What you should do →
The entries should be written out again exactly as they read.

*** Supplied records ***

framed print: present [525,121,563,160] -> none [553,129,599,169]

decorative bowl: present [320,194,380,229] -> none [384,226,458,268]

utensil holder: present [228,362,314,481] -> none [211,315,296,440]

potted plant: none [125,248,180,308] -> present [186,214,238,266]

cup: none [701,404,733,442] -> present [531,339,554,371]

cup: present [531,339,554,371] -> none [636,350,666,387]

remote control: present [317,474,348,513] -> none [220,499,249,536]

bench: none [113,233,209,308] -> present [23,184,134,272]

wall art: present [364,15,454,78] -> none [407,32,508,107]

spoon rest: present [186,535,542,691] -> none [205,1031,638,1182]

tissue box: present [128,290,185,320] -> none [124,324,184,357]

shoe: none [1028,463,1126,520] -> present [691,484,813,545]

***

Response to the task →
framed print: present [525,121,563,160] -> none [553,129,599,169]

decorative bowl: present [320,194,380,229] -> none [384,226,458,268]

utensil holder: present [228,362,314,481] -> none [211,315,296,440]

potted plant: none [125,248,180,308] -> present [186,214,238,266]

cup: none [701,404,733,442] -> present [531,339,554,371]

cup: present [531,339,554,371] -> none [636,350,666,387]

remote control: present [317,474,348,513] -> none [220,499,249,536]

bench: none [113,233,209,308] -> present [23,184,134,272]

wall art: present [364,15,454,78] -> none [407,32,508,107]

spoon rest: present [186,535,542,691] -> none [205,1031,638,1182]

tissue box: present [128,290,185,320] -> none [124,324,184,357]

shoe: none [1028,463,1126,520] -> present [691,484,813,545]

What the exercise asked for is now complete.